» WHAT THE EXERCISE ASKS:
Search the entries below for "pixels" and copy each matching line.

[Structured page parsing data]
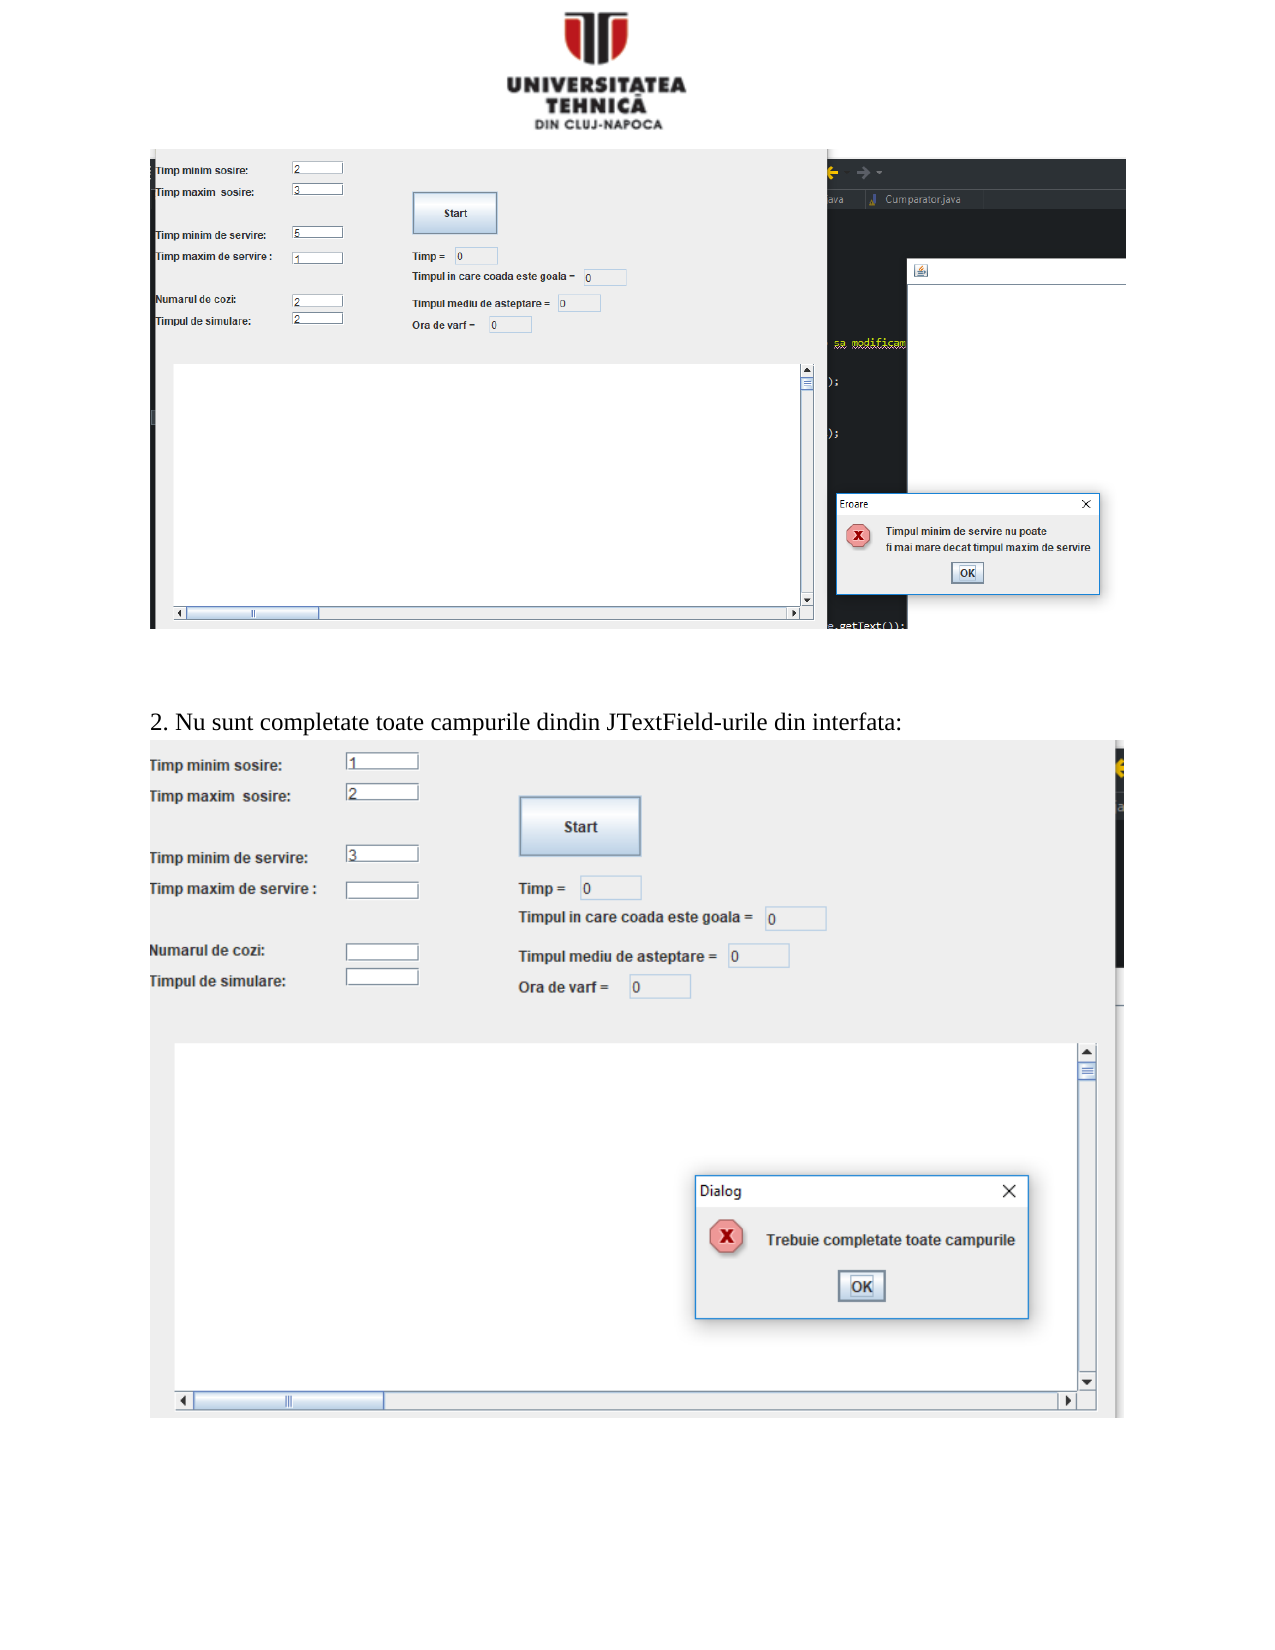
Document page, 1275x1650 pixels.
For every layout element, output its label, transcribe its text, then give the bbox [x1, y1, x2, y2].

picture [481, 3, 713, 141]
picture [150, 149, 1126, 629]
picture [150, 740, 1124, 1418]
text 2. Nu sunt completate toate campurile dindin JTextField-urile din interfata: [150, 707, 1125, 1418]
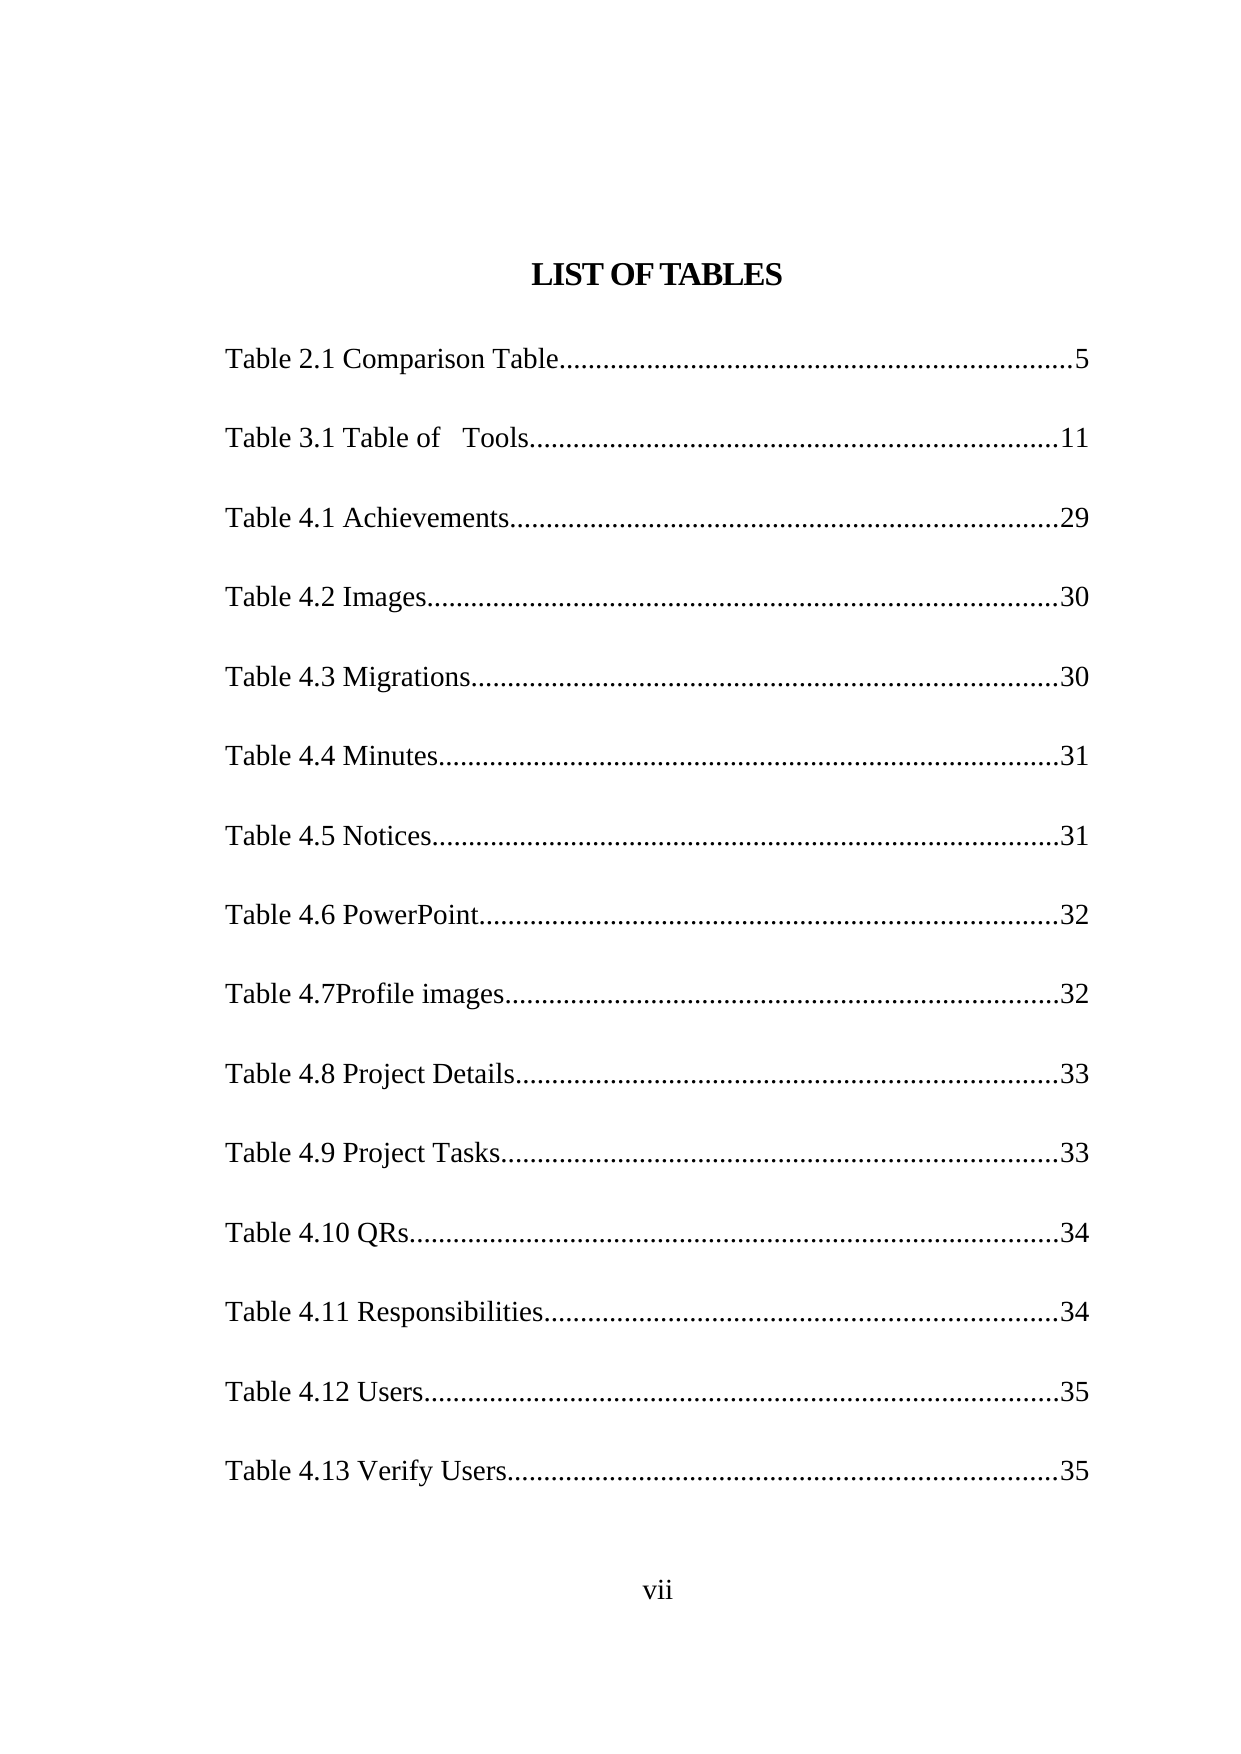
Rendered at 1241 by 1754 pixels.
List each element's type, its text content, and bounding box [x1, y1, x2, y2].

text Table 4.7Profile images 32 [225, 977, 1090, 1010]
text Table 4.9 Project Tasks 33 [225, 1136, 1090, 1169]
text Table 2.1 Comparison Table 5 [225, 341, 1090, 374]
text Table 4.3 Migrations 30 [225, 659, 1090, 692]
title List of Tables [225, 254, 1090, 292]
text Table 4.12 Users 35 [225, 1374, 1090, 1408]
text Table 4.4 Minutes 31 [225, 738, 1090, 772]
text Table 4.13 Verify Users 35 [225, 1453, 1090, 1487]
text Table 3.1 Table of Tools 11 [225, 420, 335, 454]
text Table 4.5 Notices 31 [225, 818, 1090, 851]
text Table 4.8 Project Details 33 [225, 1056, 1090, 1090]
text Table 4.1 Achievements 29 [225, 500, 1090, 533]
text Table 4.11 Responsibilities 34 [225, 1294, 1090, 1328]
text Table 4.10 QRs 34 [225, 1215, 1090, 1249]
text Table 3.1 Table of Tools 11 [342, 420, 1090, 454]
text Table 4.2 Images 30 [225, 579, 1090, 613]
text Table 4.6 PowerPoint 32 [225, 897, 1090, 931]
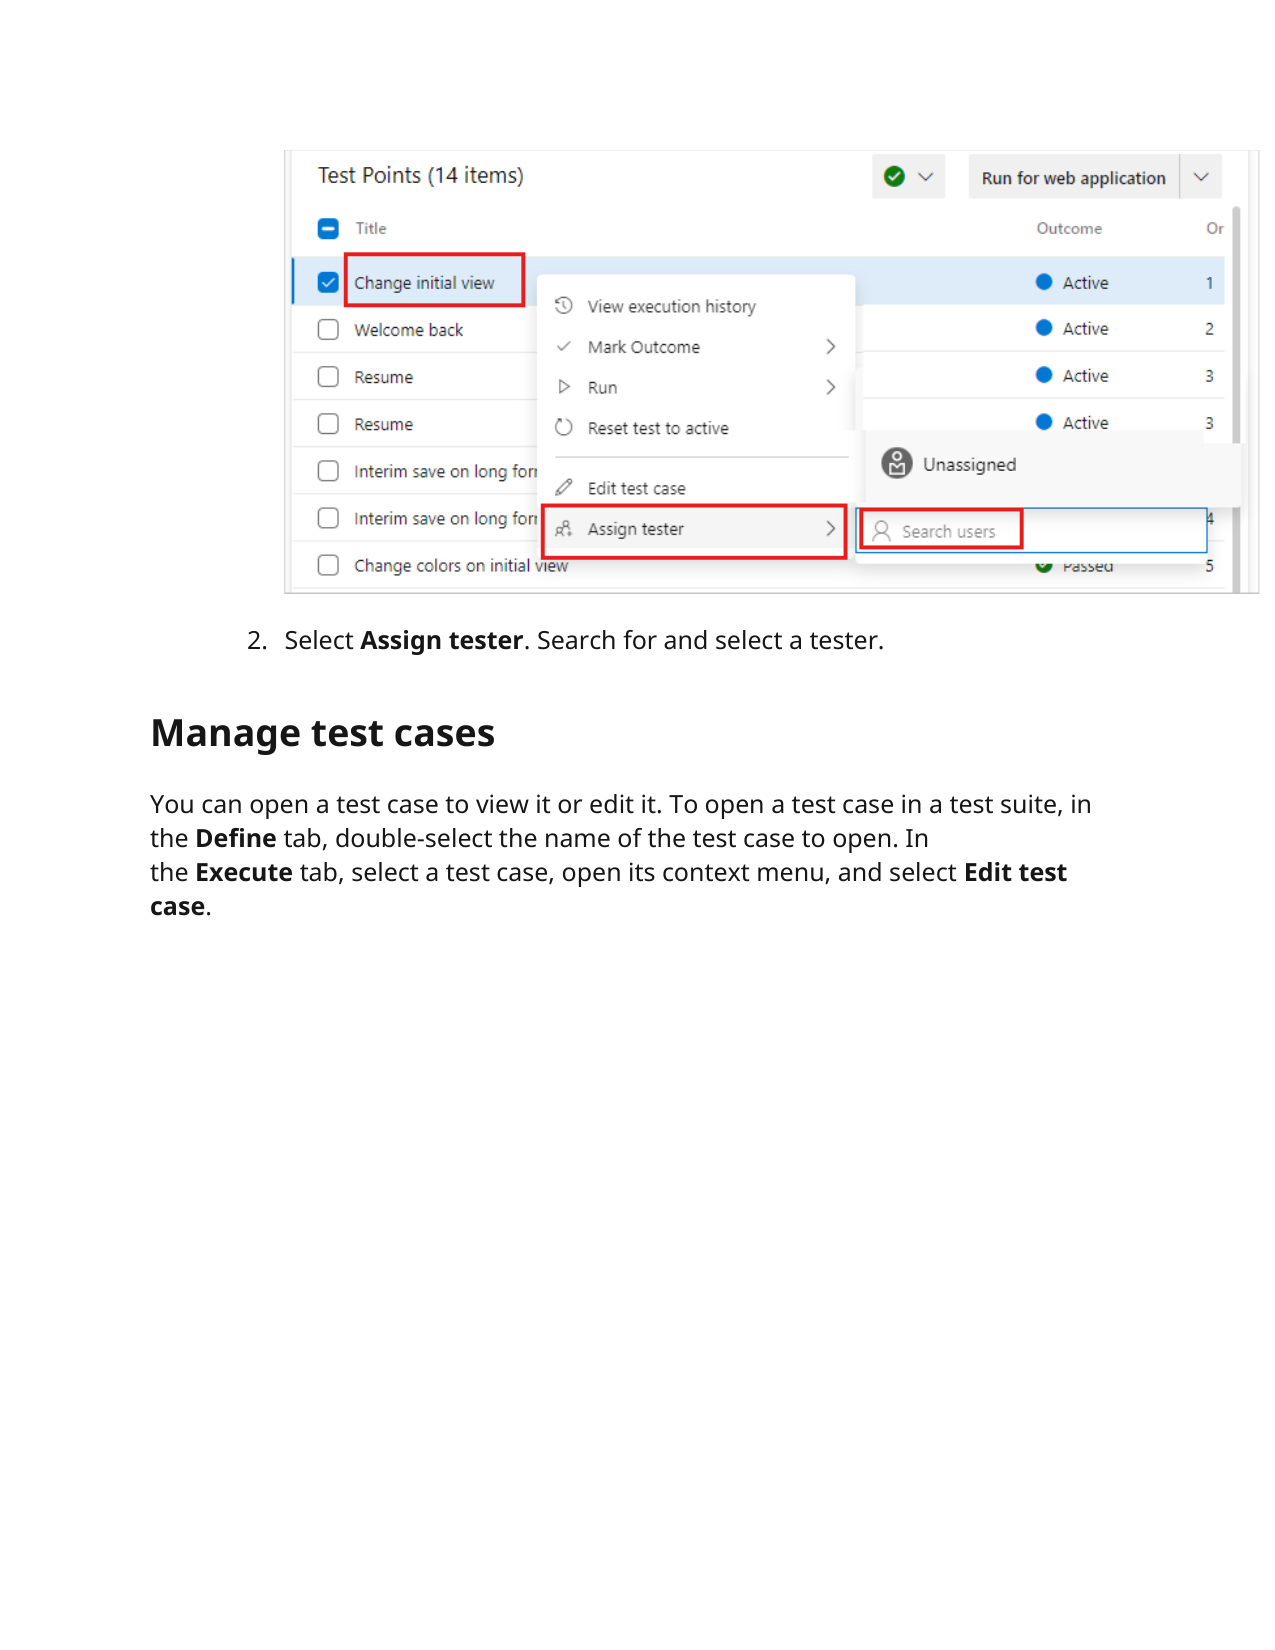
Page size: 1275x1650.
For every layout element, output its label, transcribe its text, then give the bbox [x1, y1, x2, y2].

» SOLUTION BELOW:
Document page, 1275x1650 pixels.
Rendered at 1241 by 1754 pixels.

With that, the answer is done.